Human prion diseases can either arise sporadically, be hereditary or be acquired (which is the case for Kuru). What is the origin of Kuru? It seems to have originated from the consumption of the remains of a cadaver infected with sporadic Creutzfeldt-Jakob disease.

How is the brain involved?

The physiological form of this protein is located in tissues such as: skeletal muscle, follicular dendritic cells, endothelial cells and neurons. The normal form is located mainly in the brain and, thus, its abnormal folding can lead to cerebral damage.

As soon as the abnormal form PrPsc enters a healthy organism, it is able to modify the normal form of the protein, converting it into the pathological form. These forms can also modify other proteins, setting off a chain reaction that leads to the production of large quantities of infectious protein.
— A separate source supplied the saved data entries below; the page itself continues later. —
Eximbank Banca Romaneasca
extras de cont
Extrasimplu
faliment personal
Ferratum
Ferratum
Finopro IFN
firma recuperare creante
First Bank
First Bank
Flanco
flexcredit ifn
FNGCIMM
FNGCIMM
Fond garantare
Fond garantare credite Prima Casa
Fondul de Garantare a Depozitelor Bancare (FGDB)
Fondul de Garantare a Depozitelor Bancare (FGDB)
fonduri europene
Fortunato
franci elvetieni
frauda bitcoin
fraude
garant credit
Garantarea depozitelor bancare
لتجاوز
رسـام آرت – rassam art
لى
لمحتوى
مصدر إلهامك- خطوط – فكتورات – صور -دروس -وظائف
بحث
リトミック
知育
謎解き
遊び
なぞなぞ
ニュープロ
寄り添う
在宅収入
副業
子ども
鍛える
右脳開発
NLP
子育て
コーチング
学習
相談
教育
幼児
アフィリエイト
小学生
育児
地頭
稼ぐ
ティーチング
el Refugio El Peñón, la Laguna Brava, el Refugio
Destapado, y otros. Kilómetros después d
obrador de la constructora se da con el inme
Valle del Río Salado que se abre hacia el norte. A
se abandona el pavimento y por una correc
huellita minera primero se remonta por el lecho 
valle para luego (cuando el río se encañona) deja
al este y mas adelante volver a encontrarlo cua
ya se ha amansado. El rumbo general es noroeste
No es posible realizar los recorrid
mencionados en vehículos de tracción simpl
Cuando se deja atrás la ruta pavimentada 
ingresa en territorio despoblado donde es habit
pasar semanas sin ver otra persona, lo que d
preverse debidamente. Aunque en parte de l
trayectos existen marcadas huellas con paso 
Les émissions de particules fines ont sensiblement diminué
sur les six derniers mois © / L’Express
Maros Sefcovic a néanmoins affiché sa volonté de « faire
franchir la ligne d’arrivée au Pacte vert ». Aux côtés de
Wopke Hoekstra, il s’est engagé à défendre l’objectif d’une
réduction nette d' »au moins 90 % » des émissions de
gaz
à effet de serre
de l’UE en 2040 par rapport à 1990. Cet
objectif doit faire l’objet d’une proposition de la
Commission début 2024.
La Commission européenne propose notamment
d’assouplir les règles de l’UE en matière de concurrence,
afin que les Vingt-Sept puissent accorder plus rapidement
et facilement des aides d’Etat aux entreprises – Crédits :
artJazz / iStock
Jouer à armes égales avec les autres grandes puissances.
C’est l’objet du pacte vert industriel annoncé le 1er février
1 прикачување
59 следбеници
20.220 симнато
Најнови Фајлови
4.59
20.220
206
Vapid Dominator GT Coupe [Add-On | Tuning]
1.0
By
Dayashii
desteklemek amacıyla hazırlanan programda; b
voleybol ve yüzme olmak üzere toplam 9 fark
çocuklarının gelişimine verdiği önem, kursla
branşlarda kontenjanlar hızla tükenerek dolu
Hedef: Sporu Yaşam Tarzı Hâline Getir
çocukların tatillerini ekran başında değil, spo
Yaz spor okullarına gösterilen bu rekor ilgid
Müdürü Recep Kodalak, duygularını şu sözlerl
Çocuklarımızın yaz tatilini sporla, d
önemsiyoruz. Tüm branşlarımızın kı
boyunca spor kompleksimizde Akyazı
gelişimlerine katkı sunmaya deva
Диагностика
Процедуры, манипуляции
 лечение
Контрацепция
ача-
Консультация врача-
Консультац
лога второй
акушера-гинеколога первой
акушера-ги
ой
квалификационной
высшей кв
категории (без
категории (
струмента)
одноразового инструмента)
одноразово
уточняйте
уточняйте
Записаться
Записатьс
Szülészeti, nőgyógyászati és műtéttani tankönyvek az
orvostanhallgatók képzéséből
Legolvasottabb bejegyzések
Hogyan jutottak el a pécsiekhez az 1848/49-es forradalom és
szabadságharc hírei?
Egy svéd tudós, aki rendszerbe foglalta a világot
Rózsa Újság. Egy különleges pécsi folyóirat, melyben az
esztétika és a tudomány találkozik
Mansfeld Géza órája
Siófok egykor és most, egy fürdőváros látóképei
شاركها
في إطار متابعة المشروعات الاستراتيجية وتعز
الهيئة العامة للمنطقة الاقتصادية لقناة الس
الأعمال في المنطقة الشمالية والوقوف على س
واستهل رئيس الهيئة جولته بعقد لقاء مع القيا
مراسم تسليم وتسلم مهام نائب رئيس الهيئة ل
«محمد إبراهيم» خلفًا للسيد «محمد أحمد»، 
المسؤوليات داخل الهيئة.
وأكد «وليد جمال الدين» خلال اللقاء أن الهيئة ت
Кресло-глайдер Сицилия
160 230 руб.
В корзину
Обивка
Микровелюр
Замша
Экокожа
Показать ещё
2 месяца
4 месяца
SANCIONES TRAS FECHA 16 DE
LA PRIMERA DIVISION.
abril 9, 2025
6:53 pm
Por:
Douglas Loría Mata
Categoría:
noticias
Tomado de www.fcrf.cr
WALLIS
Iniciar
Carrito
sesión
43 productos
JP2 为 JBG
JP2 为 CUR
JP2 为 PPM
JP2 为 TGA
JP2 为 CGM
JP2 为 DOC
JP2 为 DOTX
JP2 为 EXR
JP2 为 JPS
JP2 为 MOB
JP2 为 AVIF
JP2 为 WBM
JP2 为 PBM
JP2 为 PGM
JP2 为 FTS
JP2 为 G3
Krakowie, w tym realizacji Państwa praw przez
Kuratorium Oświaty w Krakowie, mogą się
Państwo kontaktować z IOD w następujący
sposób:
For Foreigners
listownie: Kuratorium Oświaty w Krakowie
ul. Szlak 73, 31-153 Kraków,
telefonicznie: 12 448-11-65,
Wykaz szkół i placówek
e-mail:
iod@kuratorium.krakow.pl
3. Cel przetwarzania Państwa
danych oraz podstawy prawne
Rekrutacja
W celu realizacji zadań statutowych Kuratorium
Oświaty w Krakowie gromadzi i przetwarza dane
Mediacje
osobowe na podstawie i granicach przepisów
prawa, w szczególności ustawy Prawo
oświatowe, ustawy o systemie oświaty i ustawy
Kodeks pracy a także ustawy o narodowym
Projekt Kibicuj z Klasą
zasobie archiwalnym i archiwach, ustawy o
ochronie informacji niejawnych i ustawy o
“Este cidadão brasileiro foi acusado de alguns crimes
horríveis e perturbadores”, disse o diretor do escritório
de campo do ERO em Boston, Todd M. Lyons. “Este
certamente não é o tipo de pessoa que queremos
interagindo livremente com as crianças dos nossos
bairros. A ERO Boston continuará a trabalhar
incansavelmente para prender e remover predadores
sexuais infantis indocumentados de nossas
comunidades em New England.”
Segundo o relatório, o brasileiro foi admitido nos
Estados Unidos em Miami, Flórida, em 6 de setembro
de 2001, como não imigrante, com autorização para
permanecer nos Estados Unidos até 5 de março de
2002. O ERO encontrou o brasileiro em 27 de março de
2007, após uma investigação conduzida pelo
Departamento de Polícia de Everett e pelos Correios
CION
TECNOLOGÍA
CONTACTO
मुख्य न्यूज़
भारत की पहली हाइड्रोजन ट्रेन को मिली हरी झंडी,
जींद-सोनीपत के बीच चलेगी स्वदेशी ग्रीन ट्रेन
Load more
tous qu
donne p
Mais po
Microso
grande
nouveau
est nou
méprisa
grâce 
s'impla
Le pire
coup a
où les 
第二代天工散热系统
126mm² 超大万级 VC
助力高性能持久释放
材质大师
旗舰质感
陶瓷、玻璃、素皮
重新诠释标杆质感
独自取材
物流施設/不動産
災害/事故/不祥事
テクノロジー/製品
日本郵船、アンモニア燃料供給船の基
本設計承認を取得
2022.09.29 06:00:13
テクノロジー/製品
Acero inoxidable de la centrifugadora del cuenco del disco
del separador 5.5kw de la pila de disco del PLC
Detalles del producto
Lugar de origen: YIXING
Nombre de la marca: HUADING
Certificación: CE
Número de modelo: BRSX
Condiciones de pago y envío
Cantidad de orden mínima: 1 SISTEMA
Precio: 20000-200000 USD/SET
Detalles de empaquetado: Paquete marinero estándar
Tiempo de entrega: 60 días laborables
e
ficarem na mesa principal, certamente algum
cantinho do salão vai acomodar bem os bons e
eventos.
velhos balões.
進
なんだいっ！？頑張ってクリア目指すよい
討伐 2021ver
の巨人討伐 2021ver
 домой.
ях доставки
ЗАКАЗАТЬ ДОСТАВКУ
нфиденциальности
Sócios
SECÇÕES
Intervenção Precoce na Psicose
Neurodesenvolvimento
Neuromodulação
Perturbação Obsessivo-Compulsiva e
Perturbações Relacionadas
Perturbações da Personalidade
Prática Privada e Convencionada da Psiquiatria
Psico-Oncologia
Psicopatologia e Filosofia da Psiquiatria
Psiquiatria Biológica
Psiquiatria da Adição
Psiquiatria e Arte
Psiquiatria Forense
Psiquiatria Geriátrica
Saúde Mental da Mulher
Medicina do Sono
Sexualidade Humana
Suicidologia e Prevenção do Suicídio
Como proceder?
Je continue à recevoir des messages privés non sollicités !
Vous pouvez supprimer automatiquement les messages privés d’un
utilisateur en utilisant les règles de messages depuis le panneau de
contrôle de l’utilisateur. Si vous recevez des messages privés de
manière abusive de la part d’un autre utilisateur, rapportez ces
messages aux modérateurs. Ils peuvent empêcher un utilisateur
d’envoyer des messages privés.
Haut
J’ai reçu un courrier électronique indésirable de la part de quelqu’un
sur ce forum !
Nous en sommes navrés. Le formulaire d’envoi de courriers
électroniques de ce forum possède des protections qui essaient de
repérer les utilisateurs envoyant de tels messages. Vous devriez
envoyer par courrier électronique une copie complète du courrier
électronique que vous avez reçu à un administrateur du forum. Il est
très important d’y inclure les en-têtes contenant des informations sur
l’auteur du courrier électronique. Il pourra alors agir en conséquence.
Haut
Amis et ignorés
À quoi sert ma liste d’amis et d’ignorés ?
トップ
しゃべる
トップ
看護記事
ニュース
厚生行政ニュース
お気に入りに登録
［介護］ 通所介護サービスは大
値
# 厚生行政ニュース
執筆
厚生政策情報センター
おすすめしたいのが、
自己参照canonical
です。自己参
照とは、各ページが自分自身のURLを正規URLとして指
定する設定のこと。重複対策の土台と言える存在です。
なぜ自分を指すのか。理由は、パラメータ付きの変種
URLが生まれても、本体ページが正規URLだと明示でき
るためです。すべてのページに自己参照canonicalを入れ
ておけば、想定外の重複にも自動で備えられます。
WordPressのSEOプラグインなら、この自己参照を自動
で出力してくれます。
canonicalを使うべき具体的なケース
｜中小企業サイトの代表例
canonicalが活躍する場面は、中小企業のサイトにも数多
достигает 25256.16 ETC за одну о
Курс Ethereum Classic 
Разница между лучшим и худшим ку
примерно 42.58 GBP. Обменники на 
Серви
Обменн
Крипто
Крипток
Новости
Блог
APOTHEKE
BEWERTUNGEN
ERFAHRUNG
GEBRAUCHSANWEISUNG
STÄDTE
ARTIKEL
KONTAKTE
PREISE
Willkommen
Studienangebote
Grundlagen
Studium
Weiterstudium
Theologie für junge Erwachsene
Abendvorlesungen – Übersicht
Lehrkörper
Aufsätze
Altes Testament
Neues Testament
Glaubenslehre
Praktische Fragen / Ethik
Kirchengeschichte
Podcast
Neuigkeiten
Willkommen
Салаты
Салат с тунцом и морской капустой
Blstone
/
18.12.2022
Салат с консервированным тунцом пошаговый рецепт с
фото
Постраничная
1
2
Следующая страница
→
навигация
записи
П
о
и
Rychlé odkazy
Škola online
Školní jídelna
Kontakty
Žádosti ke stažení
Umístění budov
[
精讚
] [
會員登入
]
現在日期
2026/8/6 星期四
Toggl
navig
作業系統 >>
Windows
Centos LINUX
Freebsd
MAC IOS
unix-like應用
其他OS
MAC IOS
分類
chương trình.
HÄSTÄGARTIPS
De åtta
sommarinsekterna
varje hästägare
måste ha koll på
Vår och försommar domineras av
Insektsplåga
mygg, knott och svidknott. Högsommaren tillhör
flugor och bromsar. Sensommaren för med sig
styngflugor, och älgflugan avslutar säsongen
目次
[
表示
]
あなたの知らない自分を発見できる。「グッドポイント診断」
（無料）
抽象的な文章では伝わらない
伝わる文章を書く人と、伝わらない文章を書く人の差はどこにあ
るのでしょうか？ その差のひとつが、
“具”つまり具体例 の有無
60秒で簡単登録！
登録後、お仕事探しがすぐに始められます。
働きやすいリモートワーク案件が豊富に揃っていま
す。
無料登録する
In Fore tribes, women and children were more exposed to the disease as they came into contact more frequently with the infectious form of the protein, since it was custom for them to consume the brain, mainly. Mystery solved!

Clinical features

Despite the fact that Kuru has been classified in the same cluster as Creutzfeldt-Jakob disease, it is not characterized by classic dementia, which is commonly associated with other types of spongiform encephalopathies.

Kuru is characterized by the presence of 3 clinical phases (itinerant, sedentary and terminal), preceded by a period of headache, limbs and joints pain.

Brain abnormalities are due to the accumulation of PrPsc form, which leads to synaptic damage, spongiform degeneration, brain inflammation and neuronal death. The onset of this disease is characterized by a decline in motor ability, which results uncoordinated movements. The first phase is then followed by tremors, dysarthria and severe neurological symptoms, leading to a slow and excruciating death.

PMC4235695 pathogens-02-00472-g009.png
Figure 2 – Child affected by Kuru. [Bibiliography: Kuru (disease) – Wikipedia]

To make a long story short

Mortuary practices associated with ritualistic endocannibalism have been abandoned in the early 1960s. This has led to a decline in the number of recorded cases over the past 40 years.

Sporadic cases are recorded annually, mainly in elderly individuals, due to the long incubation times of the disease. In conclusion, every culture (and every individual) honors their loved ones as they prefer, but perhaps it is better to do it in a…healthy way.